If you read and listen to the media, you could be forgiven for acting cautiously with any significant or ambition plans. The danger is that caution could lead to hesitation and before you know it, you have missed the opportunities that were there for the taking.

For us it is an ideal time to review our capital expenditure plans and working capital requirements for the year ahead.

Over the past three years we have invested more than £70m in new equipment which has been funded through a combination of cash deposits, term debt, on balance sheet hire purchase finance and off-balance sheet operating leases. We have used a variety of funding sources from high street banks to boutique finance houses and peer to peer lending.

Currently we have built up a panel of over 20 funders, each with different information requirements, risk assessments, margins of return, appetite, turnaround time frames and documentation processes.

It can be a minefield and needs constantly managing as the mix of funders are constantly changing as new funders appear and others fall off.

I start by reviewing each funder the same way you review all key suppliers. If you are not happy with the pricing, turnaround time, security required, your account manager or information requests then you need to replace them.
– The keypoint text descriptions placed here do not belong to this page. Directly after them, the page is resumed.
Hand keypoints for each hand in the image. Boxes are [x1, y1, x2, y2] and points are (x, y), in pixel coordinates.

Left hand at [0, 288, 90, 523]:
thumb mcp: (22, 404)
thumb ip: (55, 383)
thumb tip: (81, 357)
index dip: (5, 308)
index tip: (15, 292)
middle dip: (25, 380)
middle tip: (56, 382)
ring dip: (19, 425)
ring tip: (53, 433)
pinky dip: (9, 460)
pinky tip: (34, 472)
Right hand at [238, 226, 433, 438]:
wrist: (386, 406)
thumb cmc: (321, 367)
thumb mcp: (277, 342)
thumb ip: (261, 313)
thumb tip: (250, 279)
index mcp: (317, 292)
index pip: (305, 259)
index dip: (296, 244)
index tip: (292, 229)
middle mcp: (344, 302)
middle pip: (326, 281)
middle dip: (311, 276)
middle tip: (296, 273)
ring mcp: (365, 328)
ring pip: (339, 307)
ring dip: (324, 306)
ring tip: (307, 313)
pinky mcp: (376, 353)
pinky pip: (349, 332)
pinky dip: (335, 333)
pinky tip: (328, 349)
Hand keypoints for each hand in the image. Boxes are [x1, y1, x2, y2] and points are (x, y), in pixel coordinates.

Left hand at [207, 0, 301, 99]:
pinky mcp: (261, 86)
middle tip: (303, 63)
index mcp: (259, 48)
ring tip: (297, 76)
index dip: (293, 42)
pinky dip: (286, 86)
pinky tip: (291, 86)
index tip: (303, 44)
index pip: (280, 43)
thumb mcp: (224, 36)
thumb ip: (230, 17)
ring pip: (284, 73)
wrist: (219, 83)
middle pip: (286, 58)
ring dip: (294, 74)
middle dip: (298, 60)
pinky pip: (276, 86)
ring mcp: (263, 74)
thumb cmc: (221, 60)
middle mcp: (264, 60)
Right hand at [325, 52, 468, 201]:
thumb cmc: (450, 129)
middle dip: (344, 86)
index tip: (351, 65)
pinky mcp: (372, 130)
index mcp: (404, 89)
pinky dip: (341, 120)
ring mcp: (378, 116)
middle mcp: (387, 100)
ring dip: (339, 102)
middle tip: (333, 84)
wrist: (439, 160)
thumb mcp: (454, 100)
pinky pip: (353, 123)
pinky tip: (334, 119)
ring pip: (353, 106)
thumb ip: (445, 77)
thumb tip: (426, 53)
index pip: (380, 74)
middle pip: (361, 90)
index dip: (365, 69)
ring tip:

It's also a good time to pitch your business to funders as they would have had their previous year's achievements wiped clean and with new ambitious targets installed.

It can be difficult to move funders as inherently we are loyal to banks who have supported us before. In my case, 0.5% improvement adds £125,000 to the bottom line in the first year.

My advice is to take stock of your finance requirements, pitch them to a number of funders, review their replies and then select your partner. You will be surprised by the potential margin savings.

The benefit of doing this is that you can spend the rest of year focusing on value added activities that will grow your underlying business.